Segundo a Prefeitura de Manaus, 140 sepultamentos foram registrados nos cemitérios públicos da cidade somente no último domingo. Dessas, 41 morreram em casa. A média de enterros superou cem a semana inteira. Antes da pandemia, diz a prefeitura, essa média era de 20 a 30 ao dia.

A reportagem do UOL também comparou as mortes já registradas nesse mês com as de abril nos últimos cinco anos. Como não há no portal a especificação das causas dessas mortes até 2018, não é possível comparar por tipo.

Mas somente as mortes por causas respiratórias este ano ultrapassam o maior número de óbitos registradas em todo um mês de abril (que havia sido em 2016, com 417 mortes registradas).

Pico ainda não chegou, diz cientista

Para tentar entender o comportamento do vírus, o UOL ouviu dois pesquisadores. O cientista da Fiocruz (Fundação Oswaldo Cruz) Amazônia na área de virologia e biologia molecular, Felipe Naveca, foi o primeiro a fazer o sequenciamento genético do novo coronavírus no Norte e afirmou que um dos pontos que mais contribuiu para o grande contágio da covid-19 foi o descrédito da própria população.

"As pessoas demoraram muito a realmente acreditar no isolamento social. A gente viu muito aqui em Manaus bairros que mantinham grandes aglomerações, e hoje a gente está pagando por isso", explica.

Para tentar entender o comportamento do novo coronavírus no Amazonas, e se há uma eventual maior taxa de mortalidade no estado, Naveca vai estudar eventuais mutações que expliquem casos serem mais graves ou não.

"O que nos atrasa é porque estamos sobrecarregados ajudando para poder desafogar os diagnósticos no estado. Precisamos parar as pesquisas, mas estamos juntando várias amostras para saber se têm variações entre os vírus que foram muitos graves e causaram mortes daqueles que levaram a curso moderado a leve".

Ainda segundo o pesquisador, Manaus ainda teve um agravante: a circulação de outros vírus respiratórios. "De dois anos para cá a gente tem visto a circulação do Influenza B, Por exemplo, que não era tão comum. Se você pegar agora, temos um cenário potencialmente com ele e até outros vírus", conta.

O infectologista Bernardino Albuquerque, que é professor da UFAM (Universidade Federal do Amazonas) e pesquisador Fiocruz Amazônia, assegura que que existe uma subnotificação nos casos.

"Hoje, o que se tem registro de casos com confirmação do laboratório é um percentual pequeno perto do que está ocorrendo", diz.

## OS DADOS
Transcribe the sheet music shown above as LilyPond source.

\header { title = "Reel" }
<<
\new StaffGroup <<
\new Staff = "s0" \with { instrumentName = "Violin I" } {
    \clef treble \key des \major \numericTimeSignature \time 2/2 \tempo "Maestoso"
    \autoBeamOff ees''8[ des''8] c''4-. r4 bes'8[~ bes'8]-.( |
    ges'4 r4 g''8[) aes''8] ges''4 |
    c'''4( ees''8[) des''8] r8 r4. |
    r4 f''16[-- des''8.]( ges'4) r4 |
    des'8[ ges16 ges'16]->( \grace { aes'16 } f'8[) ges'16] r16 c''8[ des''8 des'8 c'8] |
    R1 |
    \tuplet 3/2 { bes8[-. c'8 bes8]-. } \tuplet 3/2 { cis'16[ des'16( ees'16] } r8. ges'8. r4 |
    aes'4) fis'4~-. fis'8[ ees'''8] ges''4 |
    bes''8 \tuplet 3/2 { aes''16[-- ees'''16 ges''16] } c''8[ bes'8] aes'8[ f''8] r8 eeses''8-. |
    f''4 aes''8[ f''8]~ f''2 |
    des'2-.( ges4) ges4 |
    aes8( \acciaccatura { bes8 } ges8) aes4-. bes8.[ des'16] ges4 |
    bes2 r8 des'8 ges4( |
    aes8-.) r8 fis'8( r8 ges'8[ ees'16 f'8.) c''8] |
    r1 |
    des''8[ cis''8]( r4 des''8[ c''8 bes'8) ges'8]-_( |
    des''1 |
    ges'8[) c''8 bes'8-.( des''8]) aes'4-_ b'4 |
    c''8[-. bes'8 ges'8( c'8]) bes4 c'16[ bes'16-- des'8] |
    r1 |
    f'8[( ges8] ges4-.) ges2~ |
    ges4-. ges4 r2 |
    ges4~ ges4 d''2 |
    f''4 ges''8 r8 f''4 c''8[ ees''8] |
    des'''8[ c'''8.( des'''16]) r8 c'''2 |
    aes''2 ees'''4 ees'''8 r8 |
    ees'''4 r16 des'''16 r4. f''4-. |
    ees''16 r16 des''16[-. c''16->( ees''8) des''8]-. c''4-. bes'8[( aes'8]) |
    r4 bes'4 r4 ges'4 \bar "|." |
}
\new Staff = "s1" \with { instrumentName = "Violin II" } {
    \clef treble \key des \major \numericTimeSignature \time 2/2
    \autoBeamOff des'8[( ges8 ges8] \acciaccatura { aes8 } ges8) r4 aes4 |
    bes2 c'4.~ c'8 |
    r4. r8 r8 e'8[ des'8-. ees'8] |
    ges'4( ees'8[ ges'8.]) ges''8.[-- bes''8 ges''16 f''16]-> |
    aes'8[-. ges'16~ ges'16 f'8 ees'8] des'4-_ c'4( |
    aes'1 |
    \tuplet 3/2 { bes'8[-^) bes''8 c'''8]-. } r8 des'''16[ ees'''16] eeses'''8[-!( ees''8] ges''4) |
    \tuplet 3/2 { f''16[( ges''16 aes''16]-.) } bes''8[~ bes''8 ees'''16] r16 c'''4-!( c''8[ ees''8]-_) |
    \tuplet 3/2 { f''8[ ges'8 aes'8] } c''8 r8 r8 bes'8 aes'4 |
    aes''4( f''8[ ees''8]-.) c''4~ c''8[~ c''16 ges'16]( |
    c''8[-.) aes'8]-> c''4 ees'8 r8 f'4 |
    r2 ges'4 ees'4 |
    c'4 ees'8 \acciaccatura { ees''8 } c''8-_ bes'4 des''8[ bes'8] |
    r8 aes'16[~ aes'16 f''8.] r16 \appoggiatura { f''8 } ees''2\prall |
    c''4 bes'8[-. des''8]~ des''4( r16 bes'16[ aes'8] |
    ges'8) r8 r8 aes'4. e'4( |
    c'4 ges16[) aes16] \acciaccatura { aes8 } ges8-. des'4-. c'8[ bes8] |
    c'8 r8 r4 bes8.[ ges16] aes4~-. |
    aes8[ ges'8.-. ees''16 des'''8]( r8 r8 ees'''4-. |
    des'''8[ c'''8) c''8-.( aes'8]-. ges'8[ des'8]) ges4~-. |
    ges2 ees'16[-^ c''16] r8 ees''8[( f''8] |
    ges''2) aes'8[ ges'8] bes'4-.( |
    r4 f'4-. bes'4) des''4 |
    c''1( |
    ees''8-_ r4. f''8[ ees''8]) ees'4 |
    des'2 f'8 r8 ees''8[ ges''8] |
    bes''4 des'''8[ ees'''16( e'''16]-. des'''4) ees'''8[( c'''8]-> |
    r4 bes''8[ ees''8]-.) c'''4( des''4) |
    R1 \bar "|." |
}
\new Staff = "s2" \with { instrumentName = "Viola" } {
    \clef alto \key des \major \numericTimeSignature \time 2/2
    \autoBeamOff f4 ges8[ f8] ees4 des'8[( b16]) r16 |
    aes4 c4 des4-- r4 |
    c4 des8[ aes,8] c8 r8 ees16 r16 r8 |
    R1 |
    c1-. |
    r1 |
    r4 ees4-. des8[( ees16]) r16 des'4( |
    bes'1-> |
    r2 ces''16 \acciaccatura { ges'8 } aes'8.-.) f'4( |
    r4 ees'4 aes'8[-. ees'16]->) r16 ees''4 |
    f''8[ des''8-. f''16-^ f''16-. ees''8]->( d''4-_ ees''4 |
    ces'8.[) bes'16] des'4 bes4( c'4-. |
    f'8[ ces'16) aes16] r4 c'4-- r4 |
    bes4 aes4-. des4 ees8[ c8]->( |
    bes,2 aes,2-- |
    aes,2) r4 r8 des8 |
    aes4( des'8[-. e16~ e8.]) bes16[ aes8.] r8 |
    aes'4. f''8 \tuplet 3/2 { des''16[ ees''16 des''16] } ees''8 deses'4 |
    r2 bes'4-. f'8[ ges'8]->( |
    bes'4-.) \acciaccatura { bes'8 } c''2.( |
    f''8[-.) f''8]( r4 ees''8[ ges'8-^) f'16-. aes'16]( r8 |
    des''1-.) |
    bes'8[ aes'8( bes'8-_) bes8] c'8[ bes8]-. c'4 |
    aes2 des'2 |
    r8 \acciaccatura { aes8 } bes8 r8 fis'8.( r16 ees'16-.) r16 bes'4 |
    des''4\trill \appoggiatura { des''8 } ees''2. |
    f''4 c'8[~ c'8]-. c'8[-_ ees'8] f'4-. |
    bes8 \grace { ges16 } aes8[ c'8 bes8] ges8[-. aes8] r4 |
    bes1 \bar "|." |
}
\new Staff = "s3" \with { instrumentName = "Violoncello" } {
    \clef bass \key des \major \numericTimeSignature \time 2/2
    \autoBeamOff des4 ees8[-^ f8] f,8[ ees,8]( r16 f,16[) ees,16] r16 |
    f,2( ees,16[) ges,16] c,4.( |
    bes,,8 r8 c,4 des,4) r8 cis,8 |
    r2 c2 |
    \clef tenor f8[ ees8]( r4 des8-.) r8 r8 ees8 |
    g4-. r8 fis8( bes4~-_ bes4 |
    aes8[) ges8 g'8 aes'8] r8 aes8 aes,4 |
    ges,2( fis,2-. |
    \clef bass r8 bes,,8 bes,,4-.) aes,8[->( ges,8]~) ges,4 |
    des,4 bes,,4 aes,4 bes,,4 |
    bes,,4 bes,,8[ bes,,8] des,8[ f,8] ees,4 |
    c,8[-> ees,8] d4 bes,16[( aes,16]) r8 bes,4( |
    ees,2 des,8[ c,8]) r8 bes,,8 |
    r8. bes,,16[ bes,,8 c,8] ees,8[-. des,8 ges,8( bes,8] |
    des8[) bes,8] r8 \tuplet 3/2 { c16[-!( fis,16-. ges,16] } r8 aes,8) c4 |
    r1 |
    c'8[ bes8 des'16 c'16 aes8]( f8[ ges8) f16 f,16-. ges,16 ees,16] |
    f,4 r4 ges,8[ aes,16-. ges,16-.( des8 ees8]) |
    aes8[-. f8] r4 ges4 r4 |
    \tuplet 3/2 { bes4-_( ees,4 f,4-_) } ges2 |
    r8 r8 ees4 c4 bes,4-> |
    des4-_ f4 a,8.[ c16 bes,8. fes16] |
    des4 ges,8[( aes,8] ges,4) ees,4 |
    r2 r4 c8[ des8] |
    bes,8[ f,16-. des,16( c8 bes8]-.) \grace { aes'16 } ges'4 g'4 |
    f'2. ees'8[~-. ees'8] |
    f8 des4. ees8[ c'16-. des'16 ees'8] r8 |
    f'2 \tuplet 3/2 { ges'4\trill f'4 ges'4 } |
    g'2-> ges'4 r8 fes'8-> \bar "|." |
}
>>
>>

## AÇÃO NECESSÁRIA 1
Segundo o texto sobre as mortes em Manaus, quantos sepultamentos foram registrados nos cemitérios públicos da cidade somente no último domingo?
## AÇÃO NECESSÁRIA 2
Prossiga com o texto sobre as mortes em Manaus a partir do ponto em que ele termina.
As linhas são um material à parte e não se relacionam com o texto sobre as mortes em Manaus.

## RESPOSTA 1
Foram registrados 140 sepultamentos.

## RESPOSTA 2
O professor confirma que o número de mortes por causas respiratórias já vinha crescendo desde novembro do ano passado no estado, quando começam a aparecer as viroses no estado.

"Tivemos a partir de novembro do ano passado uma ocorrência bastante alta de SRAG, cuja a pesquisa laboratorial da etiologia demonstrou ser outros vírus. Mas no início de março tivemos já o diagnóstico da covid-19 em Manaus, e nós tivemos, com certeza, um somatório de casos de vírus respiratórios. Foi uma sequência de acontecimentos também que determinaram essa situação atual", diz.

Para explicar as mortes de abril, Albuquerque também cita que a cidade, por receber um grande número de estrangeiros, pode ter recebido o vírus antes da data inicial de confirmação (23 de março). Isso poderia ter feito o vírus circular silenciosamente.

"Manaus é uma cidade extremamente vulnerável, que tem um grande parque industrial, com empresas do Oriente, da Europa, que estão aqui instaladas, com trânsito de pessoas muito grande. Nós não temos a certeza de que isso realmente tenha influência [na covid-19], mas possivelmente sim. Talvez até tenhamos casos antes, mas só estudos retrospectivos podem demonstrar isso, não há nenhuma comprovação ainda", afirma.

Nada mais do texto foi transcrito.